As dinner began, Jack glanced across the table. Nadim, acting pleasant and charming, was trying to talk to the woman in the gray suit, but she turned to the other side. All of her attention was directed to the French finance minister. A couple of times during the first course, Jack made an effort to call across the table to Nadim to engage him in conversation, but the Syrian ignored Jack. By default, Nadim was talking to the wife of the finance minister, who seemed charmed by the dashing military man from the Middle East speaking perfect French. "Didn't we own Syria once?" Jack heard her ask Nadim.

The Syrian smiled and replied, "Once you owned lots of things."

This is turning out to be a total disaster,
Jack thought, feeling despondent.
This evening was a stupid idea. Either that or I'm too much of a dunce to pull it off.
He felt even more miserable when he thought of facing Avi tomorrow and letting him know how hopelessly he had struck out.

He decided to stop eavesdropping, forget about Nadim, enjoy the wines, and talk to the people on either side of him. One was a woman who was a food and wine critic from
Figaro.
The other was a man, based in London, who owned one of the largest wine-importing businesses in the U.K.

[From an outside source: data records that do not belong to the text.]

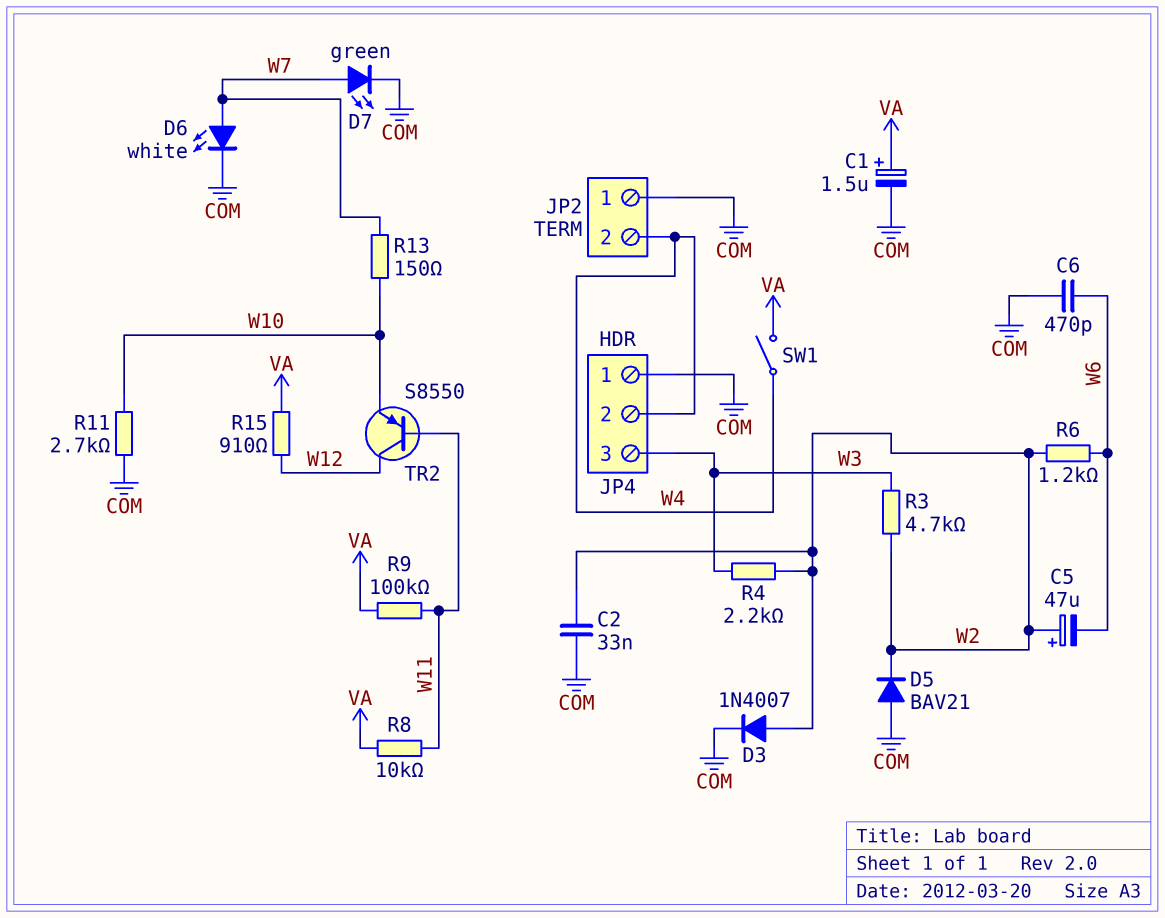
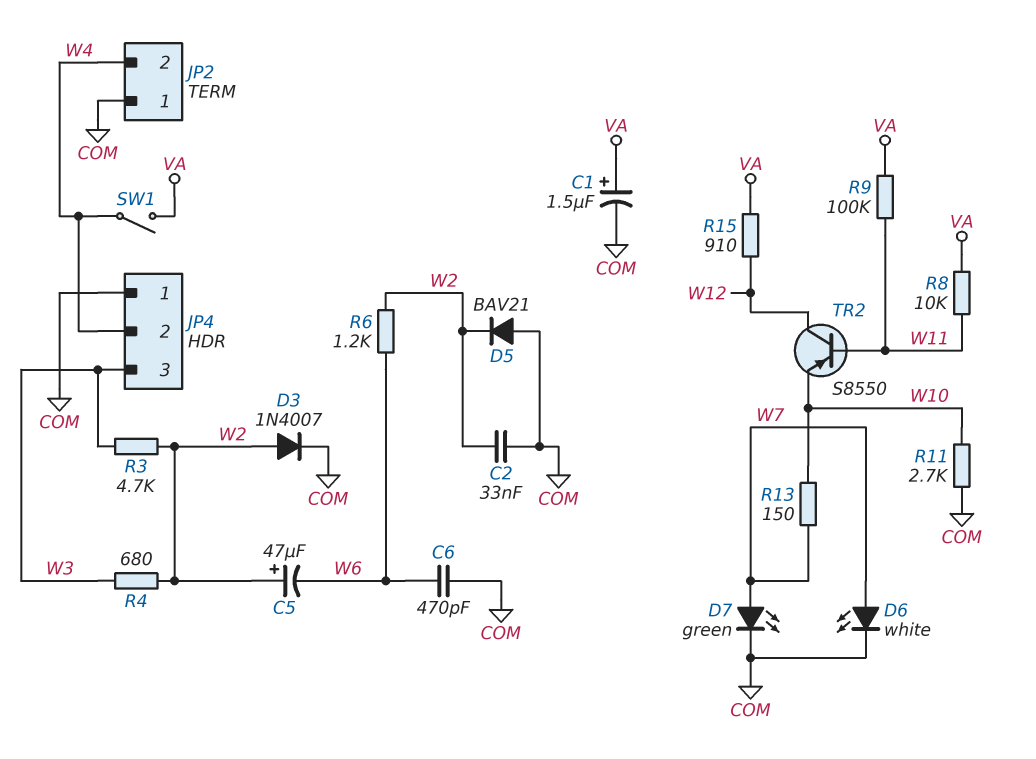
R4: 2.2k (W2, W3) -> 680 (W2, W3)

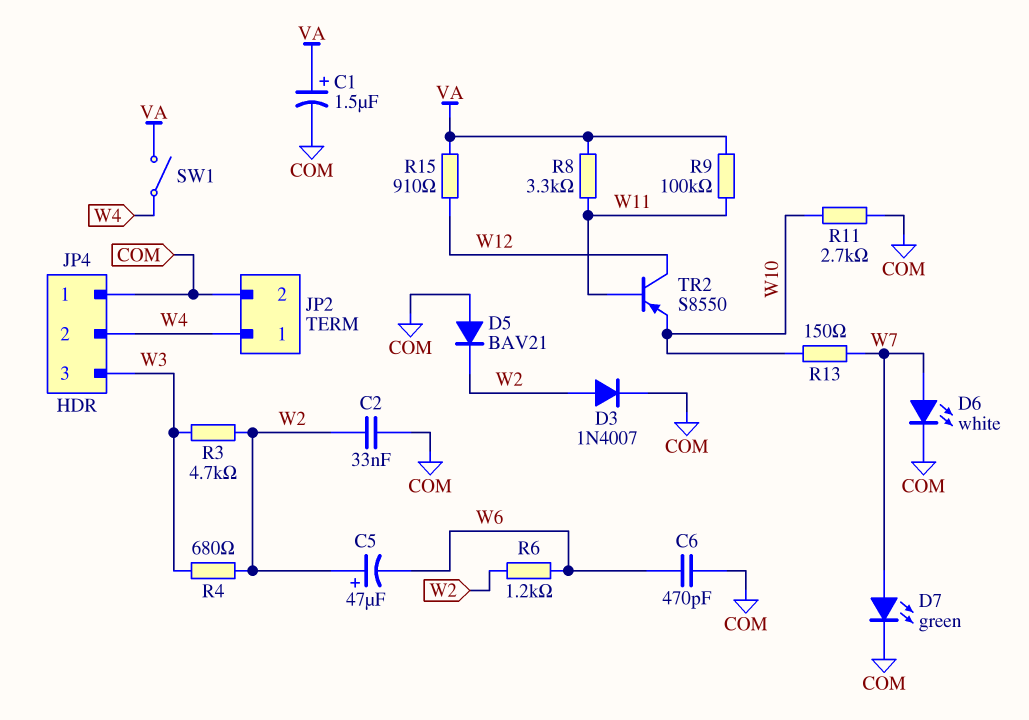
JP2 pin 1: COM -> W4
JP2 pin 2: W4 -> COM
R8: 10k (VA, W11) -> 3.3k (VA, W11)

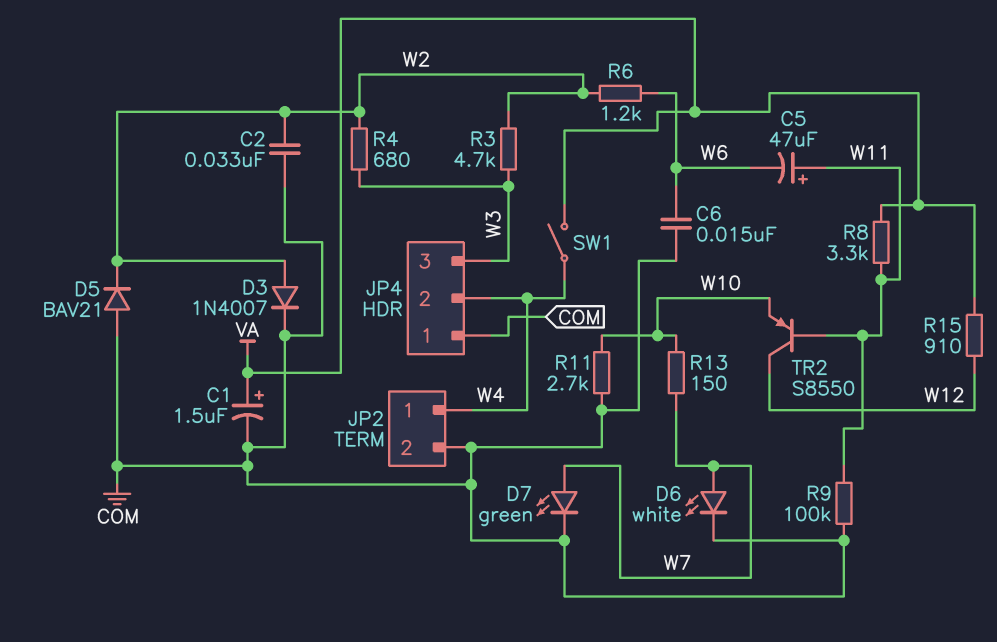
C5: 47uF (plus W2, minus W6) -> 47uF (plus W11, minus W6)
C6: 470pF (COM, W6) -> 15nF (COM, W6)
R9: 100k (VA, W11) -> 100k (COM, W11)

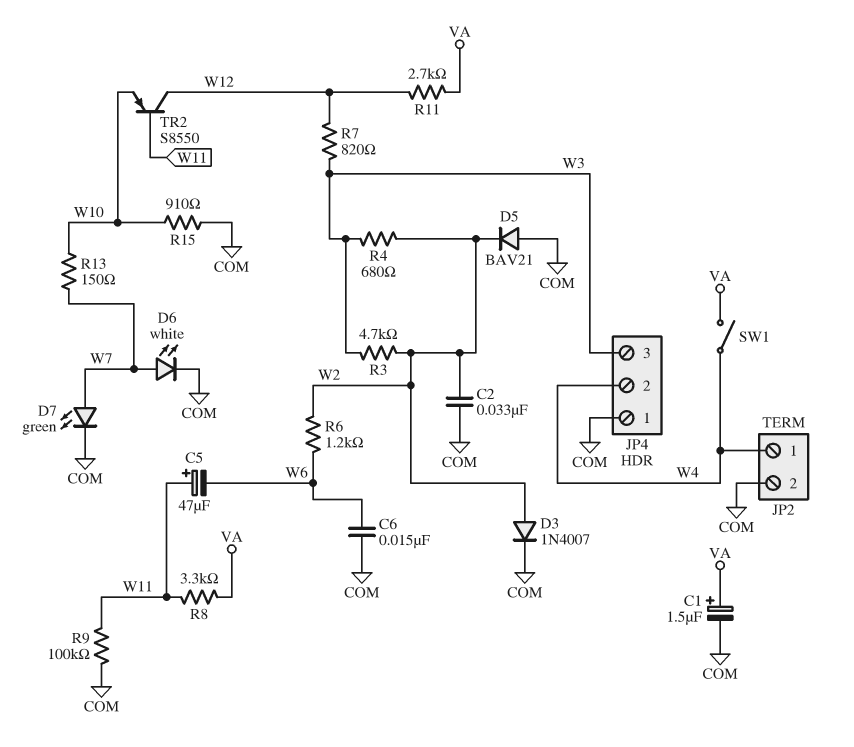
R7: none -> 820 (W3, W12)
R11: 2.7k (COM, W10) -> 2.7k (VA, W12)
R15: 910 (VA, W12) -> 910 (COM, W10)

There were a series of speeches after each course, and the attendees evaluated the wines on written sheets. In the middle of the speeches after the lamb, the woman in the gray suit got up to go to the ladies' room. Jack watched Nadim leering at her while she turned away from him. Suddenly he had an idea. Nadim obviously wasn't involved with the bimbo. But what about the woman in the gray Valentino suit? There was definitely something between her and Nadim. Whatever it was might hold the key to getting access to Nadim.

Jack waited until she was on her way back to the dining room to make his move. Then he headed toward the men's room, also in front of the restaurant.

His timing was perfect. Their paths crossed at the entrance to the second dining room. He stopped and stared at her, making sure he had her attention.

"Say, don't I know you?" he asked.

She stood still and looked at him. "I don't think so." The aroma of her perfume, lavishly applied, aroused his senses.

"Joy, isn't it?" he asked.

She seemed surprised. "You have a good nose."

"I'd say that's de rigueur for the wine business. Wouldn't you agree?" She smiled. It was a warm smile with a hint of mystery, of the exotic.

"What's so funny?" he asked.

"Only an American would use a term like that in this context."

"Good guess. My being an American," Jack said.

"Actually your accent gave it away."

He shrugged. "I'm not trying to pass for something I'm not."

"But that's not true," she said.

Her words alarmed Jack. How could she know he was lying? "What do you mean?" he asked seriously.

The sparkle in her eyes let him know she was jesting with him. "We're all trying to be someone we're not. Rich. Smart. Honest. Depending on our situation. That's life."

"I'm an American from New York in the wine-export business. Jack's my name," he said. Then he held out his hand.

She made no effort to shake it. Instead she laughed.